>>>
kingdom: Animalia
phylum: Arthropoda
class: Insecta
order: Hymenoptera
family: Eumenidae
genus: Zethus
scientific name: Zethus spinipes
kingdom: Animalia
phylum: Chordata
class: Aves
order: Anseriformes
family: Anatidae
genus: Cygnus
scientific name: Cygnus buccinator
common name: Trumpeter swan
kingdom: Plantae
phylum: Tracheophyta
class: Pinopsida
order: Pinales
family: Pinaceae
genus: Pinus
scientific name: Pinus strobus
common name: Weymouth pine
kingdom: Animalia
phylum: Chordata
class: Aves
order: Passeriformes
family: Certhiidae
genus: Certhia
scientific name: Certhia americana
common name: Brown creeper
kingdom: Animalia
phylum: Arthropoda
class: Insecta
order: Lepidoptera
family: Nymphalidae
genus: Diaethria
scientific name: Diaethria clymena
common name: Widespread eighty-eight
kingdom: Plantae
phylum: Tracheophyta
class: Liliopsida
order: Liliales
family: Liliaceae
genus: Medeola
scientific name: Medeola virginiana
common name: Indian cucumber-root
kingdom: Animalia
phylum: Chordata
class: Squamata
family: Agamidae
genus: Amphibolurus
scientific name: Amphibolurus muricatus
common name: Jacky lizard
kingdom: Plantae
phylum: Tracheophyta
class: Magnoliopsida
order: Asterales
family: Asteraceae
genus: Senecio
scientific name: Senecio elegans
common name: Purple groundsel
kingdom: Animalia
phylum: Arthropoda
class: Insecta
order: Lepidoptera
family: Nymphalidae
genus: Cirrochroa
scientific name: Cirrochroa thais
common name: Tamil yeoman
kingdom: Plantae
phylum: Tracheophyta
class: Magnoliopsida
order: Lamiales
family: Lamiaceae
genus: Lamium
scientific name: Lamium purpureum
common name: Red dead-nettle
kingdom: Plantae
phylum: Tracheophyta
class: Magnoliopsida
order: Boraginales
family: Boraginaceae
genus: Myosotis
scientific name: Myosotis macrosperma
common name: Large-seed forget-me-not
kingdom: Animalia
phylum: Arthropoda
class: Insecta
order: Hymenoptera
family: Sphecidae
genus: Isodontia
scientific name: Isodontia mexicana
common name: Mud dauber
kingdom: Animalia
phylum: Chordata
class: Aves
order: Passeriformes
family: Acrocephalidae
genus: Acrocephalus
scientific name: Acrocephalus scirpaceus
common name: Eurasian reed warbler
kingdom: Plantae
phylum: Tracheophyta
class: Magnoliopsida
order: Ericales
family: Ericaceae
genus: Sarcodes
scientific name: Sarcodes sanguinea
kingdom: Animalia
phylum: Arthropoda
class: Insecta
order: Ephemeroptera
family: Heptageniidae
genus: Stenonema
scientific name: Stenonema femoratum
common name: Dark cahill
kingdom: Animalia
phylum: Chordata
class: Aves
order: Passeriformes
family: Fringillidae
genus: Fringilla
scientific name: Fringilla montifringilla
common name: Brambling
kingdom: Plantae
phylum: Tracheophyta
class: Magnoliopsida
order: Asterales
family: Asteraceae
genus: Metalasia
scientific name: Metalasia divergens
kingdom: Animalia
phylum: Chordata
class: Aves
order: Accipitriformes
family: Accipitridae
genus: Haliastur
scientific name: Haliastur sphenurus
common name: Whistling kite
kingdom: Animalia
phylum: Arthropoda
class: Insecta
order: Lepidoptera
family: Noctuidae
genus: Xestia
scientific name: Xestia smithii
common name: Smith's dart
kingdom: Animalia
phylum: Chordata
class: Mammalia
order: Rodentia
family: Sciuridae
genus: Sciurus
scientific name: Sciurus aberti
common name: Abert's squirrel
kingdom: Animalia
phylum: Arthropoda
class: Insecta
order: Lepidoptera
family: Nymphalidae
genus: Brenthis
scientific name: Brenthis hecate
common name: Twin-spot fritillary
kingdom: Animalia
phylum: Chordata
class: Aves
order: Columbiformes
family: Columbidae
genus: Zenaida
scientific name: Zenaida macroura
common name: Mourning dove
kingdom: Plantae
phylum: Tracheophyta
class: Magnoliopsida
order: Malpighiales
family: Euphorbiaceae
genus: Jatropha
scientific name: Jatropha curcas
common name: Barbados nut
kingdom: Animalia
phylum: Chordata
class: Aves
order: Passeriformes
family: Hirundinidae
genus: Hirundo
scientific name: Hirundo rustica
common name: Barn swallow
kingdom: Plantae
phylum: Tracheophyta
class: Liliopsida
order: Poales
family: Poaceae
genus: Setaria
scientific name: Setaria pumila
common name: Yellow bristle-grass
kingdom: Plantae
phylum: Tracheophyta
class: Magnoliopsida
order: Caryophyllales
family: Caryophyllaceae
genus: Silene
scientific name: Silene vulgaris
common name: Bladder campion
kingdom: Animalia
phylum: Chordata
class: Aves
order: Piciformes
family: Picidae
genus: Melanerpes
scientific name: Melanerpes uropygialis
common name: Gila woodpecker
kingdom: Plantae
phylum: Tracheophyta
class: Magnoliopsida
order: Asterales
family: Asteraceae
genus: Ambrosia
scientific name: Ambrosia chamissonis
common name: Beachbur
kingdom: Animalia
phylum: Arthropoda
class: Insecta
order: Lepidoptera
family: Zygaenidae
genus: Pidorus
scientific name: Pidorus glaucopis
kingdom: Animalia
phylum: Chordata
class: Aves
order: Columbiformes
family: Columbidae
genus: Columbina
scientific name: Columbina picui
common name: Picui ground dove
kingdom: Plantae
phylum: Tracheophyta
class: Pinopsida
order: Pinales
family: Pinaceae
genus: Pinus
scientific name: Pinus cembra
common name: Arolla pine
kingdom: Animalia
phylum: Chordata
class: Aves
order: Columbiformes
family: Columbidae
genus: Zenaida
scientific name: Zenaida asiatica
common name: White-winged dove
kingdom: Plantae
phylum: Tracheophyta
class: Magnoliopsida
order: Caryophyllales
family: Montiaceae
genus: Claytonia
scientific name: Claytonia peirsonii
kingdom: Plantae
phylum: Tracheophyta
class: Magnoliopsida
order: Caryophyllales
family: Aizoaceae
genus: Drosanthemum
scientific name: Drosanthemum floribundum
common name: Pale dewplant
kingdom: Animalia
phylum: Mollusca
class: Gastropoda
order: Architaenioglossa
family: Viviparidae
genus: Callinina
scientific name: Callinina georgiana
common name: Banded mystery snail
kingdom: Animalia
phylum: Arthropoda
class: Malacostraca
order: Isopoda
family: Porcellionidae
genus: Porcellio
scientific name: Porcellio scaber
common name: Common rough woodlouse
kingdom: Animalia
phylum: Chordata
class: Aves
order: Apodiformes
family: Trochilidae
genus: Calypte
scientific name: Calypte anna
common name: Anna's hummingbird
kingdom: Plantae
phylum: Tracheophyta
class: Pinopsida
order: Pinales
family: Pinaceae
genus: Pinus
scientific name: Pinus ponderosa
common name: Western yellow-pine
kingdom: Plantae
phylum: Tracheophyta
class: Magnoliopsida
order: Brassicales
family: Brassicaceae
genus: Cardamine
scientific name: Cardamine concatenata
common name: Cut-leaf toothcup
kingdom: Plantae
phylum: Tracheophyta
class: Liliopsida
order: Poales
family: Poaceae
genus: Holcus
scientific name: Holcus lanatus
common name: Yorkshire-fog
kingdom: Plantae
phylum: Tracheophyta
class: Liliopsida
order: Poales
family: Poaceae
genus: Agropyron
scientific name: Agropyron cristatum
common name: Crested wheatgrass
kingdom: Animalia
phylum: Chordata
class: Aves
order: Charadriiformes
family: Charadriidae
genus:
<<<
Convert every line of the entries above into a Markdown table with the columns No. and Line. Number the rows in order and leave out any blank lines.

| No. | Line |
|---|---|
| 1 | kingdom: Animalia |
| 2 | phylum: Arthropoda |
| 3 | class: Insecta |
| 4 | order: Hymenoptera |
| 5 | family: Eumenidae |
| 6 | genus: Zethus |
| 7 | scientific name: Zethus spinipes |
| 8 | kingdom: Animalia |
| 9 | phylum: Chordata |
| 10 | class: Aves |
| 11 | order: Anseriformes |
| 12 | family: Anatidae |
| 13 | genus: Cygnus |
| 14 | scientific name: Cygnus buccinator |
| 15 | common name: Trumpeter swan |
| 16 | kingdom: Plantae |
| 17 | phylum: Tracheophyta |
| 18 | class: Pinopsida |
| 19 | order: Pinales |
| 20 | family: Pinaceae |
| 21 | genus: Pinus |
| 22 | scientific name: Pinus strobus |
| 23 | common name: Weymouth pine |
| 24 | kingdom: Animalia |
| 25 | phylum: Chordata |
| 26 | class: Aves |
| 27 | order: Passeriformes |
| 28 | family: Certhiidae |
| 29 | genus: Certhia |
| 30 | scientific name: Certhia americana |
| 31 | common name: Brown creeper |
| 32 | kingdom: Animalia |
| 33 | phylum: Arthropoda |
| 34 | class: Insecta |
| 35 | order: Lepidoptera |
| 36 | family: Nymphalidae |
| 37 | genus: Diaethria |
| 38 | scientific name: Diaethria clymena |
| 39 | common name: Widespread eighty-eight |
| 40 | kingdom: Plantae |
| 41 | phylum: Tracheophyta |
| 42 | class: Liliopsida |
| 43 | order: Liliales |
| 44 | family: Liliaceae |
| 45 | genus: Medeola |
| 46 | scientific name: Medeola virginiana |
| 47 | common name: Indian cucumber-root |
| 48 | kingdom: Animalia |
| 49 | phylum: Chordata |
| 50 | class: Squamata |
| 51 | family: Agamidae |
| 52 | genus: Amphibolurus |
| 53 | scientific name: Amphibolurus muricatus |
| 54 | common name: Jacky lizard |
| 55 | kingdom: Plantae |
| 56 | phylum: Tracheophyta |
| 57 | class: Magnoliopsida |
| 58 | order: Asterales |
| 59 | family: Asteraceae |
| 60 | genus: Senecio |
| 61 | scientific name: Senecio elegans |
| 62 | common name: Purple groundsel |
| 63 | kingdom: Animalia |
| 64 | phylum: Arthropoda |
| 65 | class: Insecta |
| 66 | order: Lepidoptera |
| 67 | family: Nymphalidae |
| 68 | genus: Cirrochroa |
| 69 | scientific name: Cirrochroa thais |
| 70 | common name: Tamil yeoman |
| 71 | kingdom: Plantae |
| 72 | phylum: Tracheophyta |
| 73 | class: Magnoliopsida |
| 74 | order: Lamiales |
| 75 | family: Lamiaceae |
| 76 | genus: Lamium |
| 77 | scientific name: Lamium purpureum |
| 78 | common name: Red dead-nettle |
| 79 | kingdom: Plantae |
| 80 | phylum: Tracheophyta |
| 81 | class: Magnoliopsida |
| 82 | order: Boraginales |
| 83 | family: Boraginaceae |
| 84 | genus: Myosotis |
| 85 | scientific name: Myosotis macrosperma |
| 86 | common name: Large-seed forget-me-not |
| 87 | kingdom: Animalia |
| 88 | phylum: Arthropoda |
| 89 | class: Insecta |
| 90 | order: Hymenoptera |
| 91 | family: Sphecidae |
| 92 | genus: Isodontia |
| 93 | scientific name: Isodontia mexicana |
| 94 | common name: Mud dauber |
| 95 | kingdom: Animalia |
| 96 | phylum: Chordata |
| 97 | class: Aves |
| 98 | order: Passeriformes |
| 99 | family: Acrocephalidae |
| 100 | genus: Acrocephalus |
| 101 | scientific name: Acrocephalus scirpaceus |
| 102 | common name: Eurasian reed warbler |
| 103 | kingdom: Plantae |
| 104 | phylum: Tracheophyta |
| 105 | class: Magnoliopsida |
| 106 | order: Ericales |
| 107 | family: Ericaceae |
| 108 | genus: Sarcodes |
| 109 | scientific name: Sarcodes sanguinea |
| 110 | kingdom: Animalia |
| 111 | phylum: Arthropoda |
| 112 | class: Insecta |
| 113 | order: Ephemeroptera |
| 114 | family: Heptageniidae |
| 115 | genus: Stenonema |
| 116 | scientific name: Stenonema femoratum |
| 117 | common name: Dark cahill |
| 118 | kingdom: Animalia |
| 119 | phylum: Chordata |
| 120 | class: Aves |
| 121 | order: Passeriformes |
| 122 | family: Fringillidae |
| 123 | genus: Fringilla |
| 124 | scientific name: Fringilla montifringilla |
| 125 | common name: Brambling |
| 126 | kingdom: Plantae |
| 127 | phylum: Tracheophyta |
| 128 | class: Magnoliopsida |
| 129 | order: Asterales |
| 130 | family: Asteraceae |
| 131 | genus: Metalasia |
| 132 | scientific name: Metalasia divergens |
| 133 | kingdom: Animalia |
| 134 | phylum: Chordata |
| 135 | class: Aves |
| 136 | order: Accipitriformes |
| 137 | family: Accipitridae |
| 138 | genus: Haliastur |
| 139 | scientific name: Haliastur sphenurus |
| 140 | common name: Whistling kite |
| 141 | kingdom: Animalia |
| 142 | phylum: Arthropoda |
| 143 | class: Insecta |
| 144 | order: Lepidoptera |
| 145 | family: Noctuidae |
| 146 | genus: Xestia |
| 147 | scientific name: Xestia smithii |
| 148 | common name: Smith's dart |
| 149 | kingdom: Animalia |
| 150 | phylum: Chordata |
| 151 | class: Mammalia |
| 152 | order: Rodentia |
| 153 | family: Sciuridae |
| 154 | genus: Sciurus |
| 155 | scientific name: Sciurus aberti |
| 156 | common name: Abert's squirrel |
| 157 | kingdom: Animalia |
| 158 | phylum: Arthropoda |
| 159 | class: Insecta |
| 160 | order: Lepidoptera |
| 161 | family: Nymphalidae |
| 162 | genus: Brenthis |
| 163 | scientific name: Brenthis hecate |
| 164 | common name: Twin-spot fritillary |
| 165 | kingdom: Animalia |
| 166 | phylum: Chordata |
| 167 | class: Aves |
| 168 | order: Columbiformes |
| 169 | family: Columbidae |
| 170 | genus: Zenaida |
| 171 | scientific name: Zenaida macroura |
| 172 | common name: Mourning dove |
| 173 | kingdom: Plantae |
| 174 | phylum: Tracheophyta |
| 175 | class: Magnoliopsida |
| 176 | order: Malpighiales |
| 177 | family: Euphorbiaceae |
| 178 | genus: Jatropha |
| 179 | scientific name: Jatropha curcas |
| 180 | common name: Barbados nut |
| 181 | kingdom: Animalia |
| 182 | phylum: Chordata |
| 183 | class: Aves |
| 184 | order: Passeriformes |
| 185 | family: Hirundinidae |
| 186 | genus: Hirundo |
| 187 | scientific name: Hirundo rustica |
| 188 | common name: Barn swallow |
| 189 | kingdom: Plantae |
| 190 | phylum: Tracheophyta |
| 191 | class: Liliopsida |
| 192 | order: Poales |
| 193 | family: Poaceae |
| 194 | genus: Setaria |
| 195 | scientific name: Setaria pumila |
| 196 | common name: Yellow bristle-grass |
| 197 | kingdom: Plantae |
| 198 | phylum: Tracheophyta |
| 199 | class: Magnoliopsida |
| 200 | order: Caryophyllales |
| 201 | family: Caryophyllaceae |
| 202 | genus: Silene |
| 203 | scientific name: Silene vulgaris |
| 204 | common name: Bladder campion |
| 205 | kingdom: Animalia |
| 206 | phylum: Chordata |
| 207 | class: Aves |
| 208 | order: Piciformes |
| 209 | family: Picidae |
| 210 | genus: Melanerpes |
| 211 | scientific name: Melanerpes uropygialis |
| 212 | common name: Gila woodpecker |
| 213 | kingdom: Plantae |
| 214 | phylum: Tracheophyta |
| 215 | class: Magnoliopsida |
| 216 | order: Asterales |
| 217 | family: Asteraceae |
| 218 | genus: Ambrosia |
| 219 | scientific name: Ambrosia chamissonis |
| 220 | common name: Beachbur |
| 221 | kingdom: Animalia |
| 222 | phylum: Arthropoda |
| 223 | class: Insecta |
| 224 | order: Lepidoptera |
| 225 | family: Zygaenidae |
| 226 | genus: Pidorus |
| 227 | scientific name: Pidorus glaucopis |
| 228 | kingdom: Animalia |
| 229 | phylum: Chordata |
| 230 | class: Aves |
| 231 | order: Columbiformes |
| 232 | family: Columbidae |
| 233 | genus: Columbina |
| 234 | scientific name: Columbina picui |
| 235 | common name: Picui ground dove |
| 236 | kingdom: Plantae |
| 237 | phylum: Tracheophyta |
| 238 | class: Pinopsida |
| 239 | order: Pinales |
| 240 | family: Pinaceae |
| 241 | genus: Pinus |
| 242 | scientific name: Pinus cembra |
| 243 | common name: Arolla pine |
| 244 | kingdom: Animalia |
| 245 | phylum: Chordata |
| 246 | class: Aves |
| 247 | order: Columbiformes |
| 248 | family: Columbidae |
| 249 | genus: Zenaida |
| 250 | scientific name: Zenaida asiatica |
| 251 | common name: White-winged dove |
| 252 | kingdom: Plantae |
| 253 | phylum: Tracheophyta |
| 254 | class: Magnoliopsida |
| 255 | order: Caryophyllales |
| 256 | family: Montiaceae |
| 257 | genus: Claytonia |
| 258 | scientific name: Claytonia peirsonii |
| 259 | kingdom: Plantae |
| 260 | phylum: Tracheophyta |
| 261 | class: Magnoliopsida |
| 262 | order: Caryophyllales |
| 263 | family: Aizoaceae |
| 264 | genus: Drosanthemum |
| 265 | scientific name: Drosanthemum floribundum |
| 266 | common name: Pale dewplant |
| 267 | kingdom: Animalia |
| 268 | phylum: Mollusca |
| 269 | class: Gastropoda |
| 270 | order: Architaenioglossa |
| 271 | family: Viviparidae |
| 272 | genus: Callinina |
| 273 | scientific name: Callinina georgiana |
| 274 | common name: Banded mystery snail |
| 275 | kingdom: Animalia |
| 276 | phylum: Arthropoda |
| 277 | class: Malacostraca |
| 278 | order: Isopoda |
| 279 | family: Porcellionidae |
| 280 | genus: Porcellio |
| 281 | scientific name: Porcellio scaber |
| 282 | common name: Common rough woodlouse |
| 283 | kingdom: Animalia |
| 284 | phylum: Chordata |
| 285 | class: Aves |
| 286 | order: Apodiformes |
| 287 | family: Trochilidae |
| 288 | genus: Calypte |
| 289 | scientific name: Calypte anna |
| 290 | common name: Anna's hummingbird |
| 291 | kingdom: Plantae |
| 292 | phylum: Tracheophyta |
| 293 | class: Pinopsida |
| 294 | order: Pinales |
| 295 | family: Pinaceae |
| 296 | genus: Pinus |
| 297 | scientific name: Pinus ponderosa |
| 298 | common name: Western yellow-pine |
| 299 | kingdom: Plantae |
| 300 | phylum: Tracheophyta |
| 301 | class: Magnoliopsida |
| 302 | order: Brassicales |
| 303 | family: Brassicaceae |
| 304 | genus: Cardamine |
| 305 | scientific name: Cardamine concatenata |
| 306 | common name: Cut-leaf toothcup |
| 307 | kingdom: Plantae |
| 308 | phylum: Tracheophyta |
| 309 | class: Liliopsida |
| 310 | order: Poales |
| 311 | family: Poaceae |
| 312 | genus: Holcus |
| 313 | scientific name: Holcus lanatus |
| 314 | common name: Yorkshire-fog |
| 315 | kingdom: Plantae |
| 316 | phylum: Tracheophyta |
| 317 | class: Liliopsida |
| 318 | order: Poales |
| 319 | family: Poaceae |
| 320 | genus: Agropyron |
| 321 | scientific name: Agropyron cristatum |
| 322 | common name: Crested wheatgrass |
| 323 | kingdom: Animalia |
| 324 | phylum: Chordata |
| 325 | class: Aves |
| 326 | order: Charadriiformes |
| 327 | family: Charadriidae |
| 328 | genus: |